▶ _Consignes_:
**a.** Réécrivez sous forme de liste le paragraphe du texte sur le montage au cinéma qui commence par « En cinéma, il y a bien sûr eu aussi des précurseurs », en conservant ses faits principaux.
**b.** Écrivez la suite du texte sur le montage au cinéma, en partant de sa dernière phrase.

▶ _Texte d'étude_:
En cinéma, il y a bien sûr eu aussi des précurseurs. Robert Bresson a élaboré une théorie du montage
à partir du milieu des années 40, avec Le journal d'un curé de campagne. Il associe des réalités qui
n'étaient pas destinées à l'être. En eux-mêmes, les plans n'ont pas d'intérêt, seul leur accolement
leur donne du sens. Les images filmées au tournage doivent être les plus plates possible. En cela,
Bresson est un précurseur radical du montage-collage. Puis, à la fin des années 50, d'autres cinéastes
prennent le relais et donnent de l'importance au montage : Godard, Resnais, Bergman (même si chez
lui les visages restent hermétiques, contrairement à ceux des personnages de Cassavetes).
Certains cinéastes des années 70 comme Martin Scorsese lui accordent ce même intérêt, tout en
essayant de le réconcilier avec la narration classique. L'accent mis sur le montage est également
caractéristique de l'école asiatique depuis une vingtaine d'années. On ne note pas assez souvent et
fortement l'influence que Resnais a eu et conserve en matière de montage. Il suffit pourtant de
regarder les films de Wong Kar-waï ou Gus Van Sant, par exemple, pour s'en persuader.

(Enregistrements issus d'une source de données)
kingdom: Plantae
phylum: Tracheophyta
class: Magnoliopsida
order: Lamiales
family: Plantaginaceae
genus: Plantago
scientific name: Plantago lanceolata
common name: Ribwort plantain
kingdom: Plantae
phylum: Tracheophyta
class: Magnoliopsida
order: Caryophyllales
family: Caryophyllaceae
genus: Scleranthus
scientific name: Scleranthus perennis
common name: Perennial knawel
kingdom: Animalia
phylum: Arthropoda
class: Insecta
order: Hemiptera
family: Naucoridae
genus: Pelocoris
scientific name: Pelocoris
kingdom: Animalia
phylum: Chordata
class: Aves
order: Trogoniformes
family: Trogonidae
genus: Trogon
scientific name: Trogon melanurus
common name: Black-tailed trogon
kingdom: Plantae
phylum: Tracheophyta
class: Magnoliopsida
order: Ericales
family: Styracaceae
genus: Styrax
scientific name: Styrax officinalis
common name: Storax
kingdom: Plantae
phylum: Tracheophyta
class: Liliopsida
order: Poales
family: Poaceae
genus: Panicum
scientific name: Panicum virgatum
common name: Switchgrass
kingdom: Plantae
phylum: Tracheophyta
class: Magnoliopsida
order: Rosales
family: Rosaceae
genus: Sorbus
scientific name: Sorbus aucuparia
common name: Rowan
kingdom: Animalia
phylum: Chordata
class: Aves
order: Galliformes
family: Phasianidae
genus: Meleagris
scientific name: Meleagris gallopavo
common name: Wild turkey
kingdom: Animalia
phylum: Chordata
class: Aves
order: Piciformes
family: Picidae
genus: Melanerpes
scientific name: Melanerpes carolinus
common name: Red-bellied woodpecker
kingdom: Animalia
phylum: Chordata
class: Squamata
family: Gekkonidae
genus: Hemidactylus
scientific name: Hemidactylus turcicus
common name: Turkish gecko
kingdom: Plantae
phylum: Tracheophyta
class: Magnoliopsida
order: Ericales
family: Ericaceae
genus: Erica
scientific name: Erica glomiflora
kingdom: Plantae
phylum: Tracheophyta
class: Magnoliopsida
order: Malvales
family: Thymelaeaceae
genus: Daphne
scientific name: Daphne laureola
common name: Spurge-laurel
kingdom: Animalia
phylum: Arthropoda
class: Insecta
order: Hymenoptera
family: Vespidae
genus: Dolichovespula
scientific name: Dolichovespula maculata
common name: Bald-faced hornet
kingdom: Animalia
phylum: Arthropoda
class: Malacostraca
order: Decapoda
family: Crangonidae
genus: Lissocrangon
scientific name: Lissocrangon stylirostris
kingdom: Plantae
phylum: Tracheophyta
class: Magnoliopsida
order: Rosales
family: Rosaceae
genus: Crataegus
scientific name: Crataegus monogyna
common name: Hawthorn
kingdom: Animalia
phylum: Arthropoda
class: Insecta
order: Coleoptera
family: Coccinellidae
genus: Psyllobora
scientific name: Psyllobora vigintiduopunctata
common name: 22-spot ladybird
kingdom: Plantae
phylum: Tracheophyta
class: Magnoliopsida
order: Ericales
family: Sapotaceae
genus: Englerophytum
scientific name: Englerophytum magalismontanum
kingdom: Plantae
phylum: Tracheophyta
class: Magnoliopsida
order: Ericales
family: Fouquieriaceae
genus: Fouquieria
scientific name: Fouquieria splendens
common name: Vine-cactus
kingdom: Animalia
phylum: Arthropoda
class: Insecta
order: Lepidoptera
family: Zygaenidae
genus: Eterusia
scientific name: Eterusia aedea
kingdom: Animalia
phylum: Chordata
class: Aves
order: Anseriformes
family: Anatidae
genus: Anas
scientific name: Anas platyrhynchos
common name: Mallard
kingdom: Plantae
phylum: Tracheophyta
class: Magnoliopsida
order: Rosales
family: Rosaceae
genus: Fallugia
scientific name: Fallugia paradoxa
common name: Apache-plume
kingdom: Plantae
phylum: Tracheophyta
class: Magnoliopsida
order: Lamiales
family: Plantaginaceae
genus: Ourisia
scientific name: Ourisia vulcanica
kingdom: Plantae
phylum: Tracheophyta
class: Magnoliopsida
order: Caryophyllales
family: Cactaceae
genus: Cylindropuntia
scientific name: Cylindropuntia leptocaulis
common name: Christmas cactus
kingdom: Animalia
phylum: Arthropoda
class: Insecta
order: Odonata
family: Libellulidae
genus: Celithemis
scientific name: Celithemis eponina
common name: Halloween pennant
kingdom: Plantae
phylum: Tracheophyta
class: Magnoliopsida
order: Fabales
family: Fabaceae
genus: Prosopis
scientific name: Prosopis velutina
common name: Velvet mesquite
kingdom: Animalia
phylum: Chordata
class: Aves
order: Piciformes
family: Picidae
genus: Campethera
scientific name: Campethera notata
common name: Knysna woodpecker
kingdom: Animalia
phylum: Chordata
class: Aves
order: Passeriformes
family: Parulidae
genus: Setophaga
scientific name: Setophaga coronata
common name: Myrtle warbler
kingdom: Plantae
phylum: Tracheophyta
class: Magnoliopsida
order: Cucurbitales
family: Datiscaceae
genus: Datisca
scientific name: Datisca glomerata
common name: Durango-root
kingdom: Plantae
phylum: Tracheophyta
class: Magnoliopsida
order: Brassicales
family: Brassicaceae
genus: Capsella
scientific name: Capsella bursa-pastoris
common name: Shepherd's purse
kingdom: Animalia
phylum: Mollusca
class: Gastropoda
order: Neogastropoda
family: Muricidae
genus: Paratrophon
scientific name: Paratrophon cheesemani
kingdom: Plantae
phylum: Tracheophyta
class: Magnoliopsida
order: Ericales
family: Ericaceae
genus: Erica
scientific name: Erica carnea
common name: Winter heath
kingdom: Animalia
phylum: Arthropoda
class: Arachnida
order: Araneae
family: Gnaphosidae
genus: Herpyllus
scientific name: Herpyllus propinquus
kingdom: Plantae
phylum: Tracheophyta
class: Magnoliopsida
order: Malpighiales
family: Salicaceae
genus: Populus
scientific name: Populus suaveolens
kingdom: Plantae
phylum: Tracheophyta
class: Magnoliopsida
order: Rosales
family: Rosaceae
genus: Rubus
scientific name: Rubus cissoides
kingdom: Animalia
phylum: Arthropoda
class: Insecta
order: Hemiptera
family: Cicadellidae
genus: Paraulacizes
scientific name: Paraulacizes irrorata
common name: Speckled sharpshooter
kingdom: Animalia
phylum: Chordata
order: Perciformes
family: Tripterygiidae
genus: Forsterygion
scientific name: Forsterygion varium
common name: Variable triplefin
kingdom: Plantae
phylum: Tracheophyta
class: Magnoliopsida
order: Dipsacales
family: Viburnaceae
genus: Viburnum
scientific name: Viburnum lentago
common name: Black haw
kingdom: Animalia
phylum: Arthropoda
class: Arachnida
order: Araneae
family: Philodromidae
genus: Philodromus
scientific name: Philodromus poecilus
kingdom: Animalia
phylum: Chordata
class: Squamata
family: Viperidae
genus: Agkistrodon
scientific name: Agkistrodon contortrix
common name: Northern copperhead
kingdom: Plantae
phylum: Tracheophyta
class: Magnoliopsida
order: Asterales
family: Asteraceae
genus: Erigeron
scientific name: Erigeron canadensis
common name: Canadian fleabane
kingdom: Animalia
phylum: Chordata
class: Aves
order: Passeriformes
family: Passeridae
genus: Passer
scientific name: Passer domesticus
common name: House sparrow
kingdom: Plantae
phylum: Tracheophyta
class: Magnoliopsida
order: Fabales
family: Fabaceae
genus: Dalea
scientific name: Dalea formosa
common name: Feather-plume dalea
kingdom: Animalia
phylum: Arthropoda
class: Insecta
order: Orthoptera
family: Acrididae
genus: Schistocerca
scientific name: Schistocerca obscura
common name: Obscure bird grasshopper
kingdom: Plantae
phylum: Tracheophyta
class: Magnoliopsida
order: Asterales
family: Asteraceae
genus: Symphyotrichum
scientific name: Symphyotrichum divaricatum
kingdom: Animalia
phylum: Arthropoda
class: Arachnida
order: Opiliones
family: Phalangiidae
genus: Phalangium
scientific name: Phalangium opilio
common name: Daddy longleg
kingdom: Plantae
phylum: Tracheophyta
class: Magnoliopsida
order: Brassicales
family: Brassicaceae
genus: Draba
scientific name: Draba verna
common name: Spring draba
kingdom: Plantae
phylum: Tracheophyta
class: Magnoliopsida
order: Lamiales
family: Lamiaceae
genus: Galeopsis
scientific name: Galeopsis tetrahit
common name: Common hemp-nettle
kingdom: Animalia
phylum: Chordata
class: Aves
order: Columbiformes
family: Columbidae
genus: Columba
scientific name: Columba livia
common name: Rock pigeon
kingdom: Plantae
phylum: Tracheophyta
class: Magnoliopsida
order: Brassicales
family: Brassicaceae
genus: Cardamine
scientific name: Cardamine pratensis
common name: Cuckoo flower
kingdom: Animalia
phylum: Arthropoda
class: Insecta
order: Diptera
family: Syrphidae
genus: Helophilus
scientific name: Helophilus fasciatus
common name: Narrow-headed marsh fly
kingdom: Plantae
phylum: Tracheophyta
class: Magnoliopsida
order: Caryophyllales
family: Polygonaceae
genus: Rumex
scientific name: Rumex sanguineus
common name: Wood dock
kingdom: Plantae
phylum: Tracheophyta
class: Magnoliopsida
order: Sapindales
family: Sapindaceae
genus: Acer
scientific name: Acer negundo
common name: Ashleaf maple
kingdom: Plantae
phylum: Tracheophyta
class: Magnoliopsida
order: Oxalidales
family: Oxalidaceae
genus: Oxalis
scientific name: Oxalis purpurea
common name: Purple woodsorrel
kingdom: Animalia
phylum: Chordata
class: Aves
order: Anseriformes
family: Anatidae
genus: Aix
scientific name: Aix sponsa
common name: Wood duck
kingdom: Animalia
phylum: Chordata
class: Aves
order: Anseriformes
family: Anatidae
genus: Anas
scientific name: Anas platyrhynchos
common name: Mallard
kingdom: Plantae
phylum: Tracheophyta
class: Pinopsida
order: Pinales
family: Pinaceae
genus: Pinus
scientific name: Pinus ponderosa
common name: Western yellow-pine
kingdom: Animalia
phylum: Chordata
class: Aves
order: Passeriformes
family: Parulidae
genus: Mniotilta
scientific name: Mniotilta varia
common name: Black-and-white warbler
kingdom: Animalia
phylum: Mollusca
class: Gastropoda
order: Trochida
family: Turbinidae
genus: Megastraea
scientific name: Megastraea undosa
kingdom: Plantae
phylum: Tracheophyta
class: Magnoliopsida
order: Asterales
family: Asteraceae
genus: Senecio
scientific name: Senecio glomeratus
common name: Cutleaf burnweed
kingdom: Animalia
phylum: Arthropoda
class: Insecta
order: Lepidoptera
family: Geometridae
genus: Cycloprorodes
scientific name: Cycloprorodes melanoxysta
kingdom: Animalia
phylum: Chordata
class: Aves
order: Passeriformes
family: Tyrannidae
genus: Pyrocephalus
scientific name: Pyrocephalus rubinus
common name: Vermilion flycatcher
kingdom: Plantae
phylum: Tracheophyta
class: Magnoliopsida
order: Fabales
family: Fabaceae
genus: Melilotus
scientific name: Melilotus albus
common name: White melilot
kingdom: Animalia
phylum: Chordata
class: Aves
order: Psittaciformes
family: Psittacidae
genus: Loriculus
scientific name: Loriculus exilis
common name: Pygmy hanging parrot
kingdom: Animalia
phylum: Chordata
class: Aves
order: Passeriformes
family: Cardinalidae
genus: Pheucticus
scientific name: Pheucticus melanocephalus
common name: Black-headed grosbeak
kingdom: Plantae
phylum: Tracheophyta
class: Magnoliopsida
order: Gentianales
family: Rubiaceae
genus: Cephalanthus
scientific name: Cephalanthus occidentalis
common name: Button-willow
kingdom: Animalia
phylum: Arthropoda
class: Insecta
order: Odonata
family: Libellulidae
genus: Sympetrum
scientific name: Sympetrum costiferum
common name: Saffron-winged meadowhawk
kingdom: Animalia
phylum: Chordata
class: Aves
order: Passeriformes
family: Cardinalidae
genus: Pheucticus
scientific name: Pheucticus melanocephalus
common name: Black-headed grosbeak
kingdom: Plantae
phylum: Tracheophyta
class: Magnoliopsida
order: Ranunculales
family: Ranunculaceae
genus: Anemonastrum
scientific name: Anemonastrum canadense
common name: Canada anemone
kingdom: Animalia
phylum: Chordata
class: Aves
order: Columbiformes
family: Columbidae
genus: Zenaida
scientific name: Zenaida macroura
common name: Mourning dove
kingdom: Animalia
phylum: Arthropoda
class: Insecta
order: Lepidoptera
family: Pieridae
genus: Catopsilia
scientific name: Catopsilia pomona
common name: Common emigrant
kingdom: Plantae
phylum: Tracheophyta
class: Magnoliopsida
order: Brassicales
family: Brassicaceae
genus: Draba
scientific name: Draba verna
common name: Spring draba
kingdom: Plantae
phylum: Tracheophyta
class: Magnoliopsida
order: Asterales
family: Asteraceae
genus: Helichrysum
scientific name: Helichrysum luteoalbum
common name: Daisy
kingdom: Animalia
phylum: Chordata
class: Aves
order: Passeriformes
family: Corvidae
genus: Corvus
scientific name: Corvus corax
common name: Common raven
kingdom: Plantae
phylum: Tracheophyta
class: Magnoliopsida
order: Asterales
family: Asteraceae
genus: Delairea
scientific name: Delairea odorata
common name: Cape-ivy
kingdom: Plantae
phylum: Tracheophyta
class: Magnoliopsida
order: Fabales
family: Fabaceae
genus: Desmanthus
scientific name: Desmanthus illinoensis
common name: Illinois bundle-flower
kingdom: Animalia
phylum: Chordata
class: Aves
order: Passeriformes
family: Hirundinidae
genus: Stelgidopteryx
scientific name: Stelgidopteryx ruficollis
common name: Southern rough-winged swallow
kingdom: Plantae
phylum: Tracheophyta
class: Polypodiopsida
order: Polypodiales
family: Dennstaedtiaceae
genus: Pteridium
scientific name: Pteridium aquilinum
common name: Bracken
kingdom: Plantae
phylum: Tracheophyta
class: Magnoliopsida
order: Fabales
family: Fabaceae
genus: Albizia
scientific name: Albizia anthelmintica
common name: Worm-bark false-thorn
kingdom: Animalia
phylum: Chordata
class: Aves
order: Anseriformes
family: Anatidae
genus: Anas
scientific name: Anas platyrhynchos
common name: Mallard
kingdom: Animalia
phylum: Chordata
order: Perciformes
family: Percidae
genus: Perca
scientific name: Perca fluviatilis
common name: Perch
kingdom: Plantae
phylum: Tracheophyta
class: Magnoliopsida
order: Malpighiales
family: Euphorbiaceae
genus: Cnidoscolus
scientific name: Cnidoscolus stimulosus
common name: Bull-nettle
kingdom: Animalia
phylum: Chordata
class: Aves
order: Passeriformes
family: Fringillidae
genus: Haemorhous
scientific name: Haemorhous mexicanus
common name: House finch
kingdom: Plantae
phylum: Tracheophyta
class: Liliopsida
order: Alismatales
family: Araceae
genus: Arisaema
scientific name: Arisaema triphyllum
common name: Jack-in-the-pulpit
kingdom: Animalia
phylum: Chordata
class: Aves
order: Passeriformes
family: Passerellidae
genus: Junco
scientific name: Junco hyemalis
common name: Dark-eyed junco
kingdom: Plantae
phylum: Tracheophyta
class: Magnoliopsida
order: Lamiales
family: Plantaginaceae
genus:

▶ _Réponses par consigne_:
**a.**
- Robert Bresson, précurseur, élabore une théorie du montage à partir du milieu des années 40, avec Le journal d'un curé de campagne.
- Il associe des réalités qui n'étaient pas destinées à l'être. Les plans n'ont de sens que par leur accolement et les images tournées doivent être les plus plates possible, ce qui fait de lui un précurseur radical du montage-collage.
- À la fin des années 50, Godard, Resnais et Bergman prennent le relais et donnent de l'importance au montage.
- Dans les années 70, des cinéastes comme Martin Scorsese s'y intéressent aussi, tout en cherchant à le réconcilier avec la narration classique.
- Depuis une vingtaine d'années, l'accent mis sur le montage caractérise également l'école asiatique.
- L'influence de Resnais en matière de montage est trop rarement soulignée. Les films de Wong Kar-waï ou de Gus Van Sant en témoignent.

**b.**
La correspondance de plans entre eux construit des unités sensibles, comme les listes chez les
surréalistes, les séries de Monet (cathédrales), ou de Rohmer au cinéma. Ce sont des fragments sans
articulation explicite, où les liens sont inouïs.
Wong Kar-waï, Hou Hsiao-hsien, Tsaï Min-liang (Kitano parfois) jouent du montage pour réordonner,
sous le patronage de Resnais pour la liberté de construction.